[EXTRACTED ENTRIES]
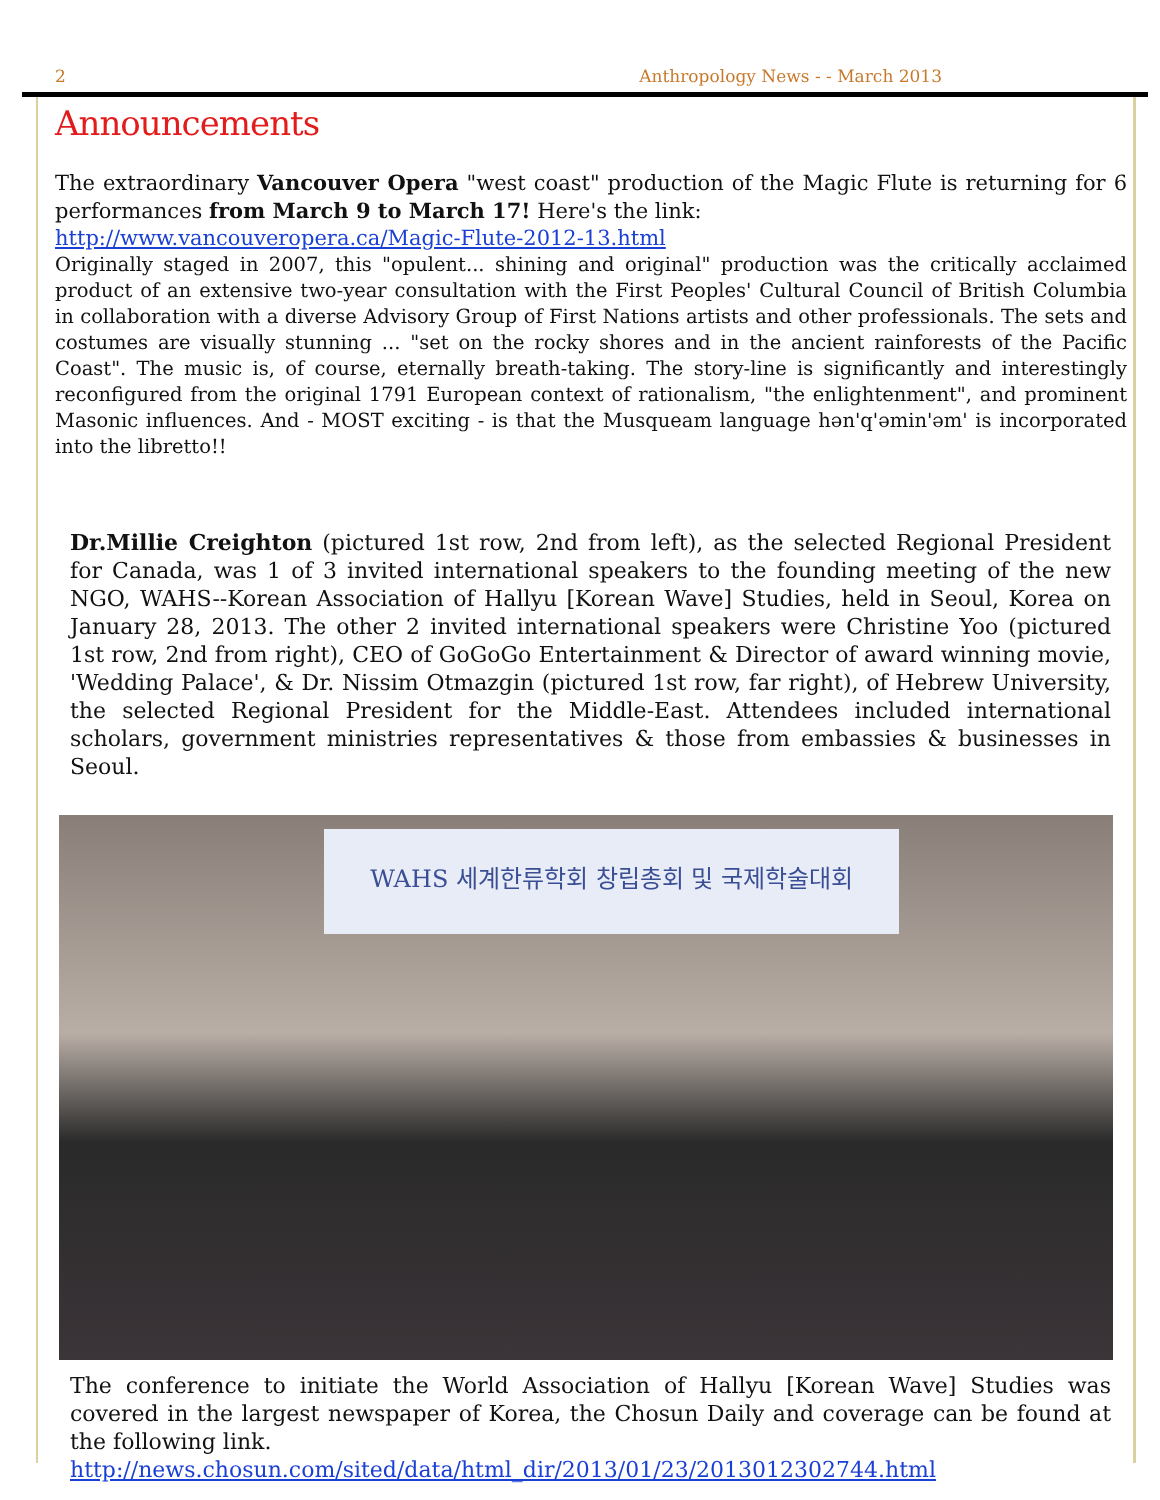2 Anthropology News - - March 2013
Announcements
The extraordinary Vancouver Opera "west coast" production of the Magic Flute is returning for 6 performances from March 9 to March 17! Here's the link:
http://www.vancouveropera.ca/Magic-Flute-2012-13.html
Originally staged in 2007, this "opulent... shining and original" production was the critically acclaimed product of an extensive two-year consultation with the First Peoples' Cultural Council of British Columbia in collaboration with a diverse Advisory Group of First Nations artists and other professionals. The sets and costumes are visually stunning ... "set on the rocky shores and in the ancient rainforests of the Pacific Coast". The music is, of course, eternally breath-taking. The story-line is significantly and interestingly reconfigured from the original 1791 European context of rationalism, "the enlightenment", and prominent Masonic influences. And - MOST exciting - is that the Musqueam language hən'q'əmin'əm' is incorporated into the libretto!!
Dr.Millie Creighton (pictured 1st row, 2nd from left), as the selected Regional President for Canada, was 1 of 3 invited international speakers to the founding meeting of the new NGO, WAHS--Korean Association of Hallyu [Korean Wave] Studies, held in Seoul, Korea on January 28, 2013. The other 2 invited international speakers were Christine Yoo (pictured 1st row, 2nd from right), CEO of GoGoGo Entertainment & Director of award winning movie, 'Wedding Palace', & Dr. Nissim Otmazgin (pictured 1st row, far right), of Hebrew University, the selected Regional President for the Middle-East. Attendees included international scholars, government ministries representatives & those from embassies & businesses in Seoul.
WAHS 세계한류학회 창립총회 및 국제학술대회
The conference to initiate the World Association of Hallyu [Korean Wave] Studies was covered in the largest newspaper of Korea, the Chosun Daily and coverage can be found at the following link.
http://news.chosun.com/sited/data/html_dir/2013/01/23/2013012302744.html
[/EXTRACTED ENTRIES]
Where the word "Magic" shows up in a line of the entries above, copy that line.

The extraordinary Vancouver Opera "west coast" production of the Magic Flute is returning for 6 performances from March 9 to March 17! Here's the link:
http://www.vancouveropera.ca/Magic-Flute-2012-13.html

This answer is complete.